13

I'm using the RSQLite package to make queries to a local SQLite database, and for some queries the RSQLite interface is quite slow.

As a specific example, the following query takes under one second to run using the sqlite3 command-line utility:

$ sqlite3 data/svn.db
SQLite version 3.7.5
Enter ".help" for instructions
Enter SQL statements terminated with a ";"
sqlite> select count(distinct svn_path.revision)  FROM src INNER JOIN svn_path ON src.filename=svn_path.path;
5039

But the equivalent query in R takes a little over two minutes and uses 100% of one of my CPUs:

> library(RSQLite)
Loading required package: DBI
> con <- dbConnect(SQLite(), dbname="data/svn.db")
> dbGetQuery(con, "select count(distinct svn_path.revision)  FROM src INNER JOIN svn_path ON src.filename=svn_path.path")
  count(distinct svn_path.revision)
1                              5039

Why is the performance so much slower through the R interface?

Note that I'm using R64 2.10.1 on Mac OS X 10.6.6.
◇ ◇ ◇ ◇ ◇
• _Using the information_:
(A) What version numbers appear in the RSQLite performance post, and what does each belong to?
(B) Answer these about the RSQLite performance post, one line each:
(i) What number does the query return?
(ii) How long does the query take in the sqlite3 command-line utility?
(iii) How long does the same query take in R, and how much CPU does it use?
(C) Extend the RSQLite performance post beyond its final sentence.

• _Recorded information_:
◇ ◇ ◇ ◇ ◇
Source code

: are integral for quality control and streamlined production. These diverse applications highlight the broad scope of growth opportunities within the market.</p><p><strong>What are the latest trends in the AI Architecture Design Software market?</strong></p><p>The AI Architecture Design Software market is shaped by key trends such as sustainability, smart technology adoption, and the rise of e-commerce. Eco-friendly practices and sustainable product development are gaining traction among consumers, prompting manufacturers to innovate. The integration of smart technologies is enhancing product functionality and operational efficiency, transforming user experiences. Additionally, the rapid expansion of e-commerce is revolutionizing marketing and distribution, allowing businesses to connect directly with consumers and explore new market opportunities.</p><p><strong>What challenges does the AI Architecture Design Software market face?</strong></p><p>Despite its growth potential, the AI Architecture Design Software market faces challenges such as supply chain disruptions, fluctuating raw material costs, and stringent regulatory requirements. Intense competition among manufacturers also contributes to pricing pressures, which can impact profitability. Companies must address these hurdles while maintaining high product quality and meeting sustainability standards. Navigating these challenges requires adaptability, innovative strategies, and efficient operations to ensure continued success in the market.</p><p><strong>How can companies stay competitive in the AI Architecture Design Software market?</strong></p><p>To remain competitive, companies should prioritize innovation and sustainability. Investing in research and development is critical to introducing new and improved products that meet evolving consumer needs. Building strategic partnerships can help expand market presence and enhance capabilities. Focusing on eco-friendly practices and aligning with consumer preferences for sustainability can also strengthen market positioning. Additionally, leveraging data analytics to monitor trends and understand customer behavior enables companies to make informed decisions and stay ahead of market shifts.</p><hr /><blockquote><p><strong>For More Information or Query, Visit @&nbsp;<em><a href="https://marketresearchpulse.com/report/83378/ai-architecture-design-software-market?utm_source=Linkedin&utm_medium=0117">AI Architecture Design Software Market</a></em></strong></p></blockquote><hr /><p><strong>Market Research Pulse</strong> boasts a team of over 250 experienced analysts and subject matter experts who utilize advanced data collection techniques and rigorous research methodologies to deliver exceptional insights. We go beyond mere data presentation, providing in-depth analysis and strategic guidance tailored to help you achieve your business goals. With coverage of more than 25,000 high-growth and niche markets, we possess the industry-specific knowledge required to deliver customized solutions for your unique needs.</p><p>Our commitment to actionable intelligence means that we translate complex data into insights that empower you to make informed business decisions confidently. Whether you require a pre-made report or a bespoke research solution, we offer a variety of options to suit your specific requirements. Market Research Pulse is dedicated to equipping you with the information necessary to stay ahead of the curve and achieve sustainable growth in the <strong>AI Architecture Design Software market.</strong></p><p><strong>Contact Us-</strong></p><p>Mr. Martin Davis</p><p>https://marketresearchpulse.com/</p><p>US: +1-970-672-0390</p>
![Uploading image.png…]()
◇ ◇ ◇ ◇ ◇
• _Answers to the tasks_:
(A)
- SQLite version 3.7.5
- R64 2.10.1
- Mac OS X 10.6.6

(B)
(i) 5039
(ii) Under one second.
(iii) A little over two minutes, using 100% of one CPU.

(C)
Lorin Hochstein
  • 57,372
  • 31
  • 105
  • 141
  • Are you sure the query wasn't just cached on the server when you ran it via the command line? – Daniel Dickison Feb 28 '11 at 17:47
  • 7
    @Daniel Dickison: SQLite has no server. – Benoit Mar 01 '11 at 12:27
  • 2
    Maybe the RSQLite library does not the same engine version than the shell (3.7.5). – Benoit Mar 01 '11 at 12:28
  • 1
    Whoops, good point. I was thinking of MySQL for some reason. – Daniel Dickison Mar 01 '11 at 20:15
  • 2
    What matters is the version of RSQLite you have. Your version of R seems to be over a year old so if your RSQLite is just as old it could be a much older engine (eg, 3.6.4) as suggested by Benoit. Out of desperation you could try swapping the table order if src and svn_path are very different in size (# of rows) eg `select count(distinct svn_path.revision) FROM svn_path INNER JOIN src ON src.filename=svn_path.path`. If that makes it run faster, they're using different query plans. – Tony Lee Mar 03 '11 at 20:16
  • 1
    Try running EXPLAIN QUERY PLAN for your query both from R and from the command line to see if they differ. – Jouni K. Seppänen Mar 04 '11 at 21:44
  • 2
    @Tony Lee: Upgrading R addressed the problem. If you respond with an answer, I'll accept it. – Lorin Hochstein Mar 05 '11 at 15:22

1 Answers1

3

What matters is the version of RSQLite you have. Your version of R seems to be over a year old so if your RSQLite is just as old it could be a much older engine (eg, 3.6.4) as suggested by Benoit.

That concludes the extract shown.